The “ReferenceError” here comes from greeting= “Howdy” prematurely accessing the “greeting” variable, a conflict called temporary dead zones (TDZ).

Generate abstract syntax tree (AST) and execution context

Resources.jointjs.com/demos/javas… Online Parsing AST

Take a piece of code and its AST as an example:

var myName = "Geek Time"
function foo(){
  return 23;
}
myName = "geektime"
foo()
Copy the code

Specific links:

1. Load the byte stream from the network, cache, or server and decode it

2. Tokenize, lexical analysis

The byte stream decoder performs lexical analysis by breaking up lines of source code into tokens. Token refers to the smallest single character or string that is syntactically impossible to divide.

As can be seen from the picture, A variable is simply defined by var myName = “geek time”, Among them, keyword “var”, identifier “myName”, Assignment “=” and Literal string “geek time” are tokens, and they represent different attributes.

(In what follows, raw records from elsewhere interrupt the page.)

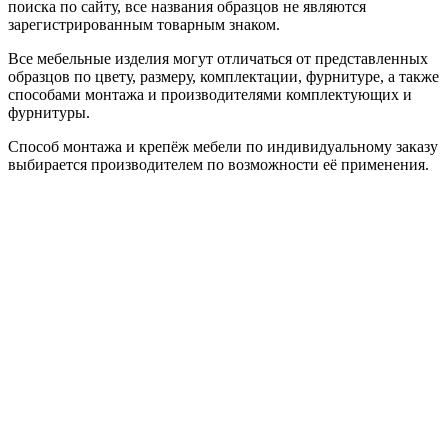
поиска по сайту, все названия образцов не являются
зарегистрированным товарным знаком.
Все мебельные изделия могут отличаться от представленных
образцов по цвету, размеру, комплектации, фурнитуре, а также
способами монтажа и производителями комплектующих и
фурнитуры.
Способ монтажа и крепёж мебели по индивидуальному заказу
выбирается производителем по возможности её применения.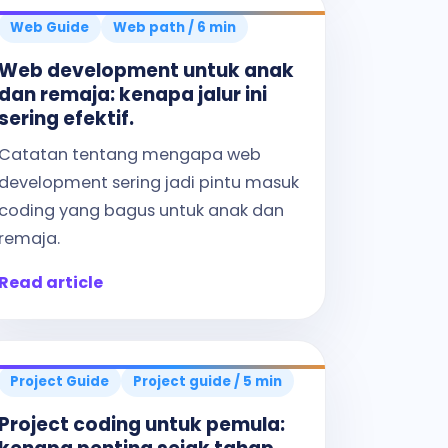
Web Guide
Web path / 6 min
Web development untuk anak
dan remaja: kenapa jalur ini
sering efektif.
Catatan tentang mengapa web
development sering jadi pintu masuk
coding yang bagus untuk anak dan
remaja.
Read article
Project Guide
Project guide / 5 min
Project coding untuk pemula: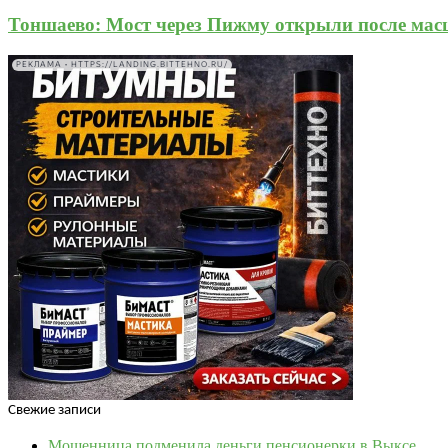
Тоншаево: Мост через Пижму открыли после мас
РЕКЛАМА • HTTPS://LANDING.BITTEHNO.RU/
Свежие записи
Мошенница подменила деньги пенсионерки в Выксе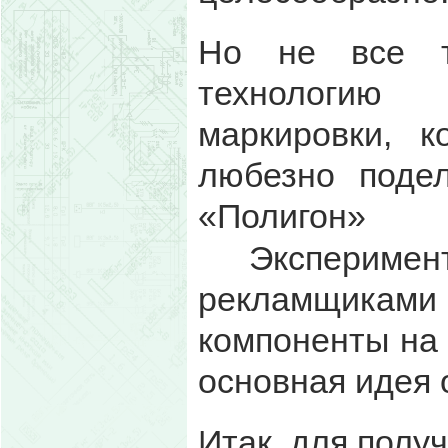
Но не все т
технологию 
маркировки, 
любезно поде
«Поли
Эксперимен
рекламщиками
компоненты на 
основная идея 
Итак, для полу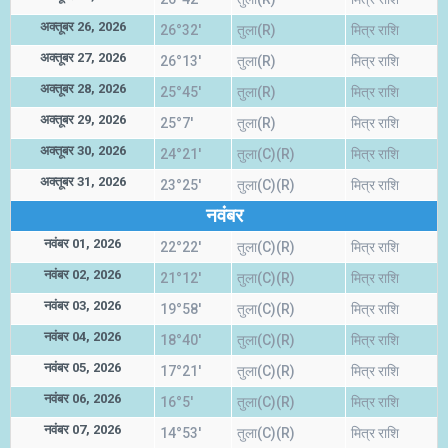
अक्तूबर 26, 2026
26°32'
तुला(R)
मित्र राशि
अक्तूबर 27, 2026
26°13'
तुला(R)
मित्र राशि
अक्तूबर 28, 2026
25°45'
तुला(R)
मित्र राशि
अक्तूबर 29, 2026
25°7'
तुला(R)
मित्र राशि
अक्तूबर 30, 2026
24°21'
तुला(C)(R)
मित्र राशि
अक्तूबर 31, 2026
23°25'
तुला(C)(R)
मित्र राशि
नवंबर
नवंबर 01, 2026
22°22'
तुला(C)(R)
मित्र राशि
नवंबर 02, 2026
21°12'
तुला(C)(R)
मित्र राशि
नवंबर 03, 2026
19°58'
तुला(C)(R)
मित्र राशि
नवंबर 04, 2026
18°40'
तुला(C)(R)
मित्र राशि
नवंबर 05, 2026
17°21'
तुला(C)(R)
मित्र राशि
नवंबर 06, 2026
16°5'
तुला(C)(R)
मित्र राशि
नवंबर 07, 2026
14°53'
तुला(C)(R)
मित्र राशि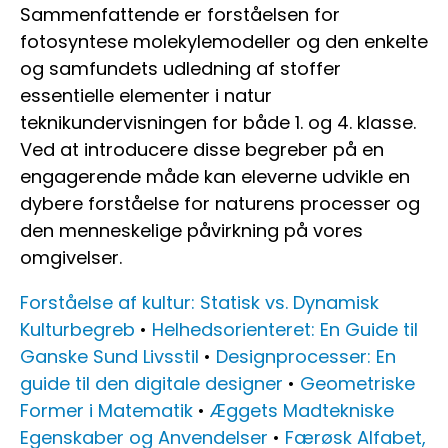
Sammenfattende er forståelsen for
fotosyntese molekylemodeller og den enkelte
og samfundets udledning af stoffer
essentielle elementer i natur
teknikundervisningen for både 1. og 4. klasse.
Ved at introducere disse begreber på en
engagerende måde kan eleverne udvikle en
dybere forståelse for naturens processer og
den menneskelige påvirkning på vores
omgivelser.
Forståelse af kultur: Statisk vs. Dynamisk
Kulturbegreb
•
Helhedsorienteret: En Guide til
Ganske Sund Livsstil
•
Designprocesser: En
guide til den digitale designer
•
Geometriske
Former i Matematik
•
Æggets Madtekniske
Egenskaber og Anvendelser
•
Færøsk Alfabet,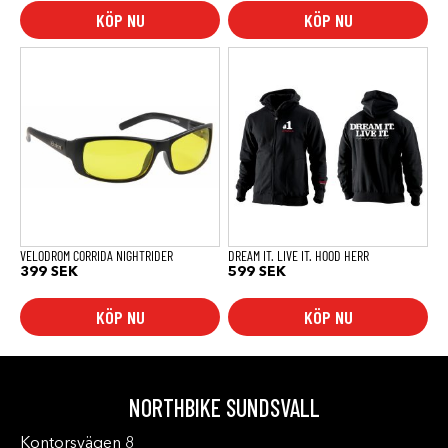
KÖP NU
KÖP NU
Den
här
produkten
har
flera
varianter.
De
olika
alternativen
kan
väljas
på
produktsidan
VELODROM CORRIDA NIGHTRIDER
DREAM IT. LIVE IT. HOOD HERR
399
SEK
599
SEK
KÖP NU
KÖP NU
NORTHBIKE SUNDSVALL
Kontorsvägen 8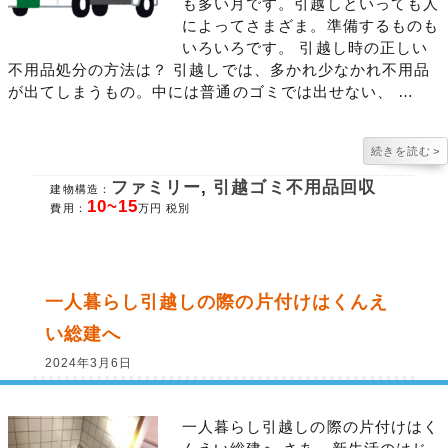
も多い月です。引越しといっても人
によってさまざま。準備するものも
いろいろです。 引越し時の正しい
不用品処分の方法は？ 引越しでは、多かれ少なかれ不用品
が出てしまうもの。中には普通のゴミでは出せない、 …
続きを読む
>
ファミリー
,
引越ゴミ不用品回収
建物構造：
10~15
費用：
万円 税別
一人暮らし引越しの際の片付けはくんえ
い総建へ
2024年3月6日
一人暮らし引越しの際の片付けはく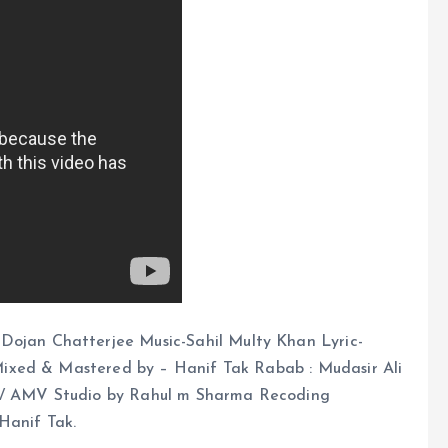
 Dojan Chatterjee Music-Sahil Multy Khan Lyric-
ixed & Mastered by – Hanif Tak Rabab : Mudasir Ali
o / AMV Studio by Rahul m Sharma Recoding
Hanif Tak.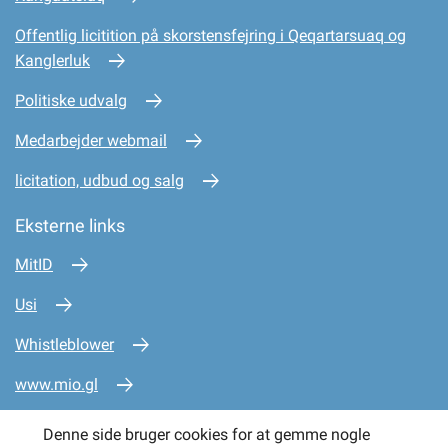
Offentlig licitition på skorstensfejring i Qeqartarsuaq og
Kanglerluk
Politiske udvalg
Medarbejder webmail
licitation, udbud og salg
Eksterne links
MitID
Usi
Whistleblower
www.mio.gl
www.sullissivik.gl
Denne side bruger cookies for at gemme nogle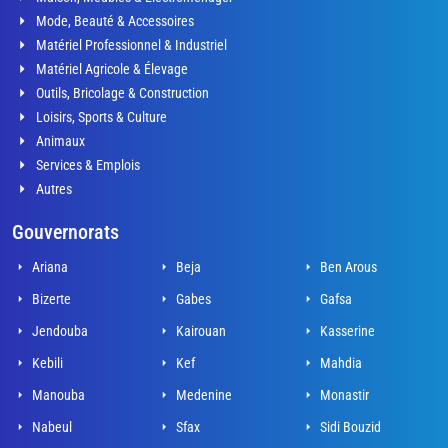
Mode, Beauté & Accessoires
Matériel Professionnel & Industriel
Matériel Agricole & Élevage
Outils, Bricolage & Construction
Loisirs, Sports & Culture
Animaux
Services & Emplois
Autres
Gouvernorats
Ariana
Beja
Ben Arous
Bizerte
Gabes
Gafsa
Jendouba
Kairouan
Kasserine
Kebili
Kef
Mahdia
Manouba
Medenine
Monastir
Nabeul
Sfax
Sidi Bouzid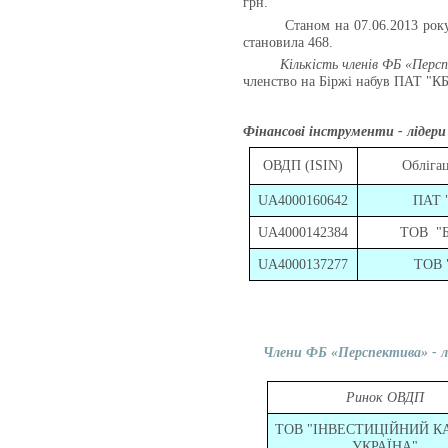
грн.
Станом на 07.06.2013 ро
становила 468.
Кількість членів ФБ «Перс
членство на Біржі набув ПАТ "
Фінансові інструменти - лідери 
ОВДП (ISIN)
Облігац
UA4000160642
ПАТ 
UA4000142384
ТОВ
"
UA4000137277
ТОВ 
Члени ФБ «Перспектива»
- 
Ринок ОВДП
ТОВ "ІНВЕСТИЦІЙНИЙ К
УКРАЇНА"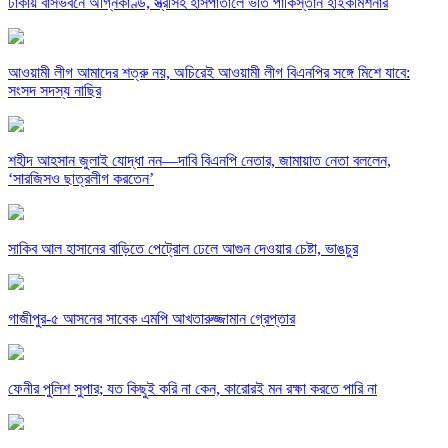
ঢাকায় বাসভবনে অগ্নিকাণ্ড, স্ত্রীসহ হাসপাতালে ভর্তি পাকিস্তান হাইকমিশনার
আওয়ামী লীগ আমাদের শত্রু নয়, অচিরেই আওয়ামী লীগ বিএনপির সঙ্গে মিশে যাবে:
সংসদ সদস্য নাছির
শহীদ আহসান জুলাই যোদ্ধা নন—দাবি বিএনপি নেতার, জামায়াত নেতা বললেন,
‘সারজিসও ছাত্রলীগ করতেন’
সাকিব আল হাসানের বাড়িতে পেট্রোল ঢেলে আগুন দেওয়ার চেষ্টা, ভাঙচুর
গাজীপুর-৫ আসনের সাবেক এমপি আখতারুজ্জামান গ্রেপ্তার
ফেনীর পুলিশ সুপার; যত কিছুই করি না কেন, কারোরই মন রক্ষা করতে পারি না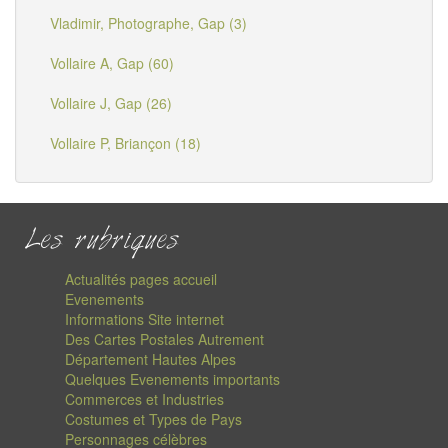
Vladimir, Photographe, Gap (3)
Vollaire A, Gap (60)
Vollaire J, Gap (26)
Vollaire P, Briançon (18)
Les rubriques
Actualités pages accueil
Evenements
Informations Site internet
Des Cartes Postales Autrement
Département Hautes Alpes
Quelques Evenements importants
Commerces et Industries
Costumes et Types de Pays
Personnages célèbres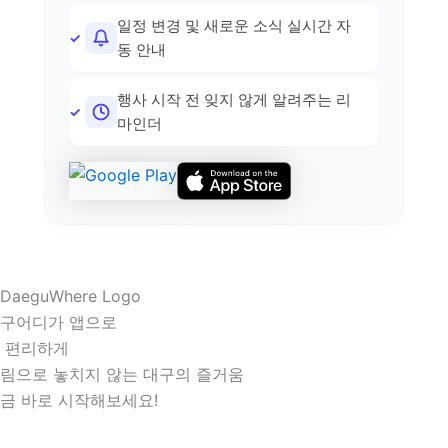
일정 변경 및 새로운 소식 실시간 자
동 안내
행사 시작 전 잊지 않게 알려주는 리
마인더
구어디가 앱으로
 편리하게
림으로 놓치지 않는 대구의 즐거움
금 바로 시작해보세요!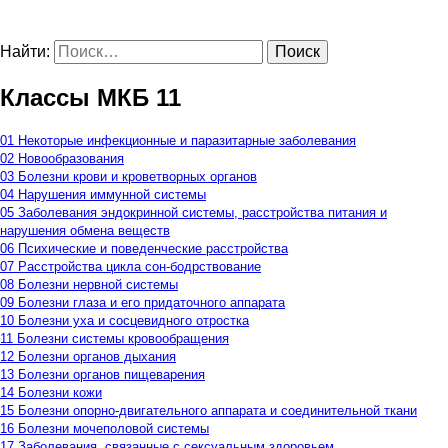
Найти:
Классы МКБ 11
01 Некоторые инфекционные и паразитарные заболевания
02 Новообразования
03 Болезни крови и кроветворных органов
04 Нарушения иммунной системы
05 Заболевания эндокринной системы, расстройства питания и
нарушения обмена веществ
06 Психические и поведенческие расстройства
07 Расстройства цикла сон-бодрствование
08 Болезни нервной системы
09 Болезни глаза и его придаточного аппарата
10 Болезни уха и сосцевидного отростка
11 Болезни системы кровообращения
12 Болезни органов дыхания
13 Болезни органов пищеварения
14 Болезни кожи
15 Болезни опорно-двигательного аппарата и соединительной ткани
16 Болезни мочеполовой системы
17 Заболевания, связанные с сексуальным здоровьем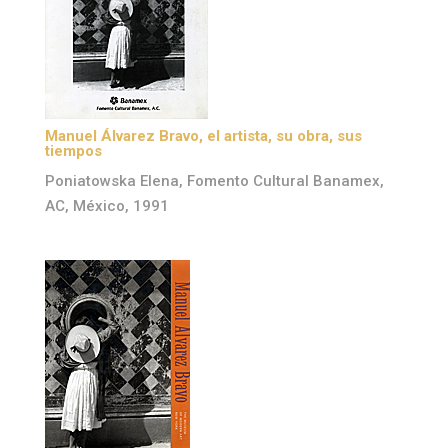
Manuel Álvarez Bravo, el artista, su obra, sus
tiempos
Poniatowska Elena, Fomento Cultural Banamex,
AC, México, 1991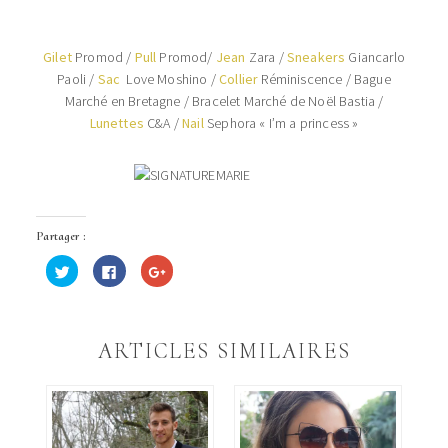
Gilet
Promod /
Pull
Promod/
Jean
Zara /
Sneakers
Giancarlo
Paoli /
Sac
Love Moshino /
Collier
Réminiscence / Bague
Marché en Bretagne / Bracelet Marché de Noël Bastia /
Lunettes
C&A /
Nail
Sephora « I’m a princess »
Partager :
Cliquez
Cliquez
Cliquez
pour
pour
pour
partager
partager
partager
sur
sur
sur
Twitter(ouvre
Facebook(ouvre
Google+
dans
dans
(ouvre
une
une
dans
ARTICLES SIMILAIRES
nouvelle
nouvelle
une
fenêtre)
fenêtre)
nouvelle
fenêtre)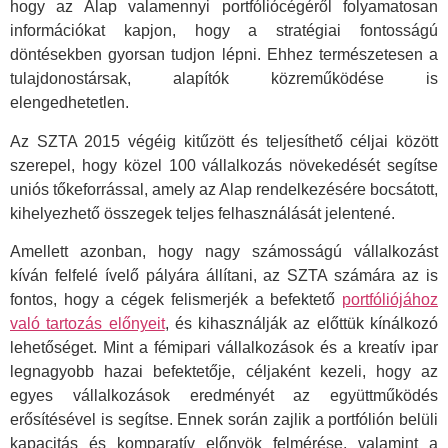
hogy az Alap valamennyi portfóliócégéről folyamatosan
információkat kapjon, hogy a stratégiai fontosságú
döntésekben gyorsan tudjon lépni. Ehhez természetesen a
tulajdonostársak, alapítók közreműködése is
elengedhetetlen.
Az SZTA 2015 végéig kitűzött és teljesíthető céljai között
szerepel, hogy közel 100 vállalkozás növekedését segítse
uniós tőkeforrással, amely az Alap rendelkezésére bocsátott,
kihelyezhető összegek teljes felhasználását jelentené.
Amellett azonban, hogy nagy számosságú vállalkozást
kíván felfelé ívelő pályára állítani, az SZTA számára az is
fontos, hogy a cégek felismerjék a befektető
portfóliójához
való tartozás előnyeit
, és kihasználják az előttük kínálkozó
lehetőséget. Mint a fémipari vállalkozások és a kreatív ipar
legnagyobb hazai befektetője, céljaként kezeli, hogy az
egyes vállalkozások eredményét az együttműködés
erősítésével is segítse. Ennek során zajlik a portfólión belüli
kapacitás és komparatív előnyök felmérése, valamint a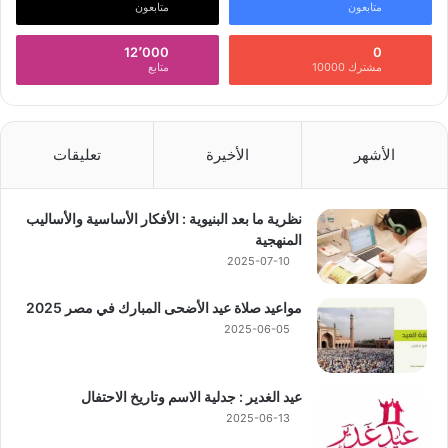
متابعون
متابعون
12٬000
0
مشترك 10000
متابع
الأشهر
الأخيرة
تعليقات
نظرية ما بعد البنيوية : الأفكار الأساسية والأساليب
المنهجية
2025-07-10
مواعيد صلاة عيد الأضحى المبارك في مصر 2025
2025-06-05
عيد الغدير : جدلية الاسم وتاريخ الاحتفال
2025-06-13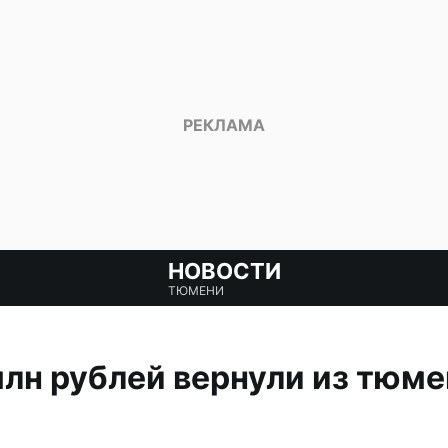
НОВОСТИ
ТЮМЕНИ
млн рублей вернули из тюме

The token is created and sent to the parser. The remaining byte streams are sent to the parser in turn, as shown below:

For example, 0066 is decoded as F, 0075 as U, 006E as N, 0063 as C, 0074 as T, 0069 as I, 006f as O, 006E as N, followed by a space. That’s function.

3. Parse

The token data generated in the previous step is converted to AST according to the syntax rules. If the source code is syntactically correct, this step is done smoothly. But if there is a syntax error in the source code, this step terminates and a “syntax error” is thrown.

The engine uses two parsers: a preparser and a parser. To reduce site load time, the engine tries to avoid parsing code that doesn’t need immediate use.

The pre-parser handles the code you might need later, and the parser handles the code you need right away!

If a function is called only when the user clicks a button, there is no need to compile the code immediately in order to load the site.

If the user finally clicks the button and needs that code, it gets sent to the parser.

Babel works by converting ES6 source code into an AST, then converting the AST of ES6 syntax into an AST of ES5 syntax, and finally using the AST of ES5 syntax to generate JavaScript source code. In addition to Babel, ESLint also uses AST.

ESLint is a plug-in that checks for JavaScript writing conventions, and the process involves converting source code to an AST and then using the AST to check for code normalization issues.

Generate Bytecode

Enter the interpreter (Ignition), which generates bytecode based on the AST and interprets the execution of the bytecode. Once the bytecode is fully generated, the AST is removed, clearing the memory space.

Bytecode is a type of code between AST and machine code. But regardless of a particular type of machine code, bytecode needs to be translated into machine code by the interpreter before it can be executed.

As you can see from the figure, machine code takes up much more space than bytecode, so using bytecode can reduce the memory usage of the system.

A just-in-time compiler (JIT) that executes code

In Ignition, if you find a HotSpot — for example, a piece of code that has been executed multiple times — TurboFan, the compiler in the background, compiles the bytecode into efficient machine code, and when it executes the optimized code again, It only needs to execute the compiled machine code, which greatly improves the efficiency of code execution.

The V8 interpreter Ignition means that code starts slowly with a TurboFan, and when it starts, the TurboFan kicks in and becomes more and more efficient over time. Because the hot code is converted to machine code by the TurboFan compiler, executing the machine code directly eliminates the need for bytecode “translation” into machine code.

The technique by which bytecode works with an interpreter and compiler is called just-in-time compilation (JIT). In V8’s case, the interpreter Ignition collects code information while interpreting and executing the bytecode, and when it sees a section of code getting hot, the TurboFan compiler springs to life, converting the hot bytecode into machine code and saving it for future use.

REF： Compiler and Interpreter:

You don’t know JS Yet, 2nd

Dev. To/lydiahallie… GIF of V8 engine

Time.geekbang.org/column/arti… How does V8 execute a piece of JavaScript code?